Jeanne Choffé – Nous sommes créateurs d’événements pour la filière, à travers des keynotes sectorielles, des événements d’inspiration, ou de networking comme cette FEBXperience. Il s’agit effectivement d’un nouveau format d’événements, pour animer notre lieu, refaire vivre notre écosystème physiquement. Avec la crise, nous ne sommes plus dans une logique compétitive mais partenariale. Nous avons conclu un partenariat avec l’Innovatoire, et tous les trois mois il y aura une start-up qui portera l’événement en termes d’immersif. Tout notre écosystème sera invité à venir networker dans une ambiance décontractée. Autre nouveauté : les Side Events. Nous sommes situés dans un parc, qui par définition accueille des événements. Nous allons capitaliser sur ces derniers, en créant des événements liés à leur thématique. Par exemple, nous venons d’organiser un Side Event Salon des maires autour de la thématique green tech. Et nous comptons récidiver sur d’autres événements. Par exemple, l’IFTM Top Resa pourrait être une excellente idée. Nous aimerions faire cela au moins une fois par mois, mais tout dépend de la pertinence de la thématique de l’événement.

Vous décriviez une hybridation « nébuleuse » : quelle en est votre définition ?

Jeanne Choffé – Si l’on en croit la définition que j’entends en conférence, l’hybridation consiste à entremêler un événement physique avec un dispositif digital, avec des publics éclatés. Il s’agit de créer une unité entre le digital et le physique et animer, engager ce public. Mais l’engagement de la communauté dans l’hybridation en est encore à ses balbutiements. Il me semble que sur une heure d’événement hybride, le temps de concentration moyen d’un participant en ligne n’atteint pas dix minutes… Il y a encore tant à faire, y compris de notre côté. Beaucoup d’acteurs se sont positionnés là-dessus. Nous essayons déjà de les catégoriser, de les hiérarchiser, d’identifier comment ils s’intègrent dans la chaine. Avec l’hybridation, il n’y a plus d’unité de temps dans l’événement, il faut animer une communauté toute l’année. Si l’hybridation consiste uniquement à digitaliser un événement, cela n’a pas de sens. Il faut arriver à trouver d’autres relais, connaître davantage le visitorat, faire des ponts entre les visiteurs. Et il n’y pour l’instant aucun modèle économique pour les acteurs. C’est aussi une marche importante à franchir.

Certains palais des congrès semblent avoir été déçus par leur expérience hybride. La tendance va-t-elle vraiment s’inscrire dans la durée ?

Jeanne Choffé – Je pense qu’il y a une pérennité dans l’hybridation, cela devient un prérequis, mais le modèle n’a pas encore été trouvé. Le métier des palais des congrès repose sur la rencontre physique.

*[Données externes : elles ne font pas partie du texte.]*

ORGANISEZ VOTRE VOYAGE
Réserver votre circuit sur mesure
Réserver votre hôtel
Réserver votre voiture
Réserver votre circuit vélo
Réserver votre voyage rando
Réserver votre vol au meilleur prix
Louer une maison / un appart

Ils mettent donc l’accent là dessus, et c’est normal. L’un ne peut se substituer à l’autre : il faut une complémentarité entre les deux. Il suffit d’observer l’évolution d’un site d’accueil comme VIParis, qui est l’un des leaders européens. VIParis était auparavant un loueur d’espace. Maintenant, il s’agit de diversifier les modèles économiques, et d’être apporteur de conseils pour les organisateurs. Le domaine de l’hybridation en fait partie. Cela doit partir d’un élan : les organisateurs ne peuvent pas le faire seul, les sites d’accueil doivent s’impliquer. La réflexion ne se porte pas aujourd’hui sur l’arrêt de l’hybridation. Au contraire : il s’agit de définir comment accompagner collectivement cette transformation. L’idée, demain, c’est que les deux formats s’entremêlent, et d’ailleurs qu’un participant sur site puisse se nourrisse également des éléments digitaux liés au salon. Tout dépend aussi beaucoup de la conjecture environnementale, économique, sociale… Si demain il y a à nouveau une problématique de confinement ou autre, le digital prendra la dessus. Mais la rencontre physique reste le moteur d’un événement, nous en restons persuadés.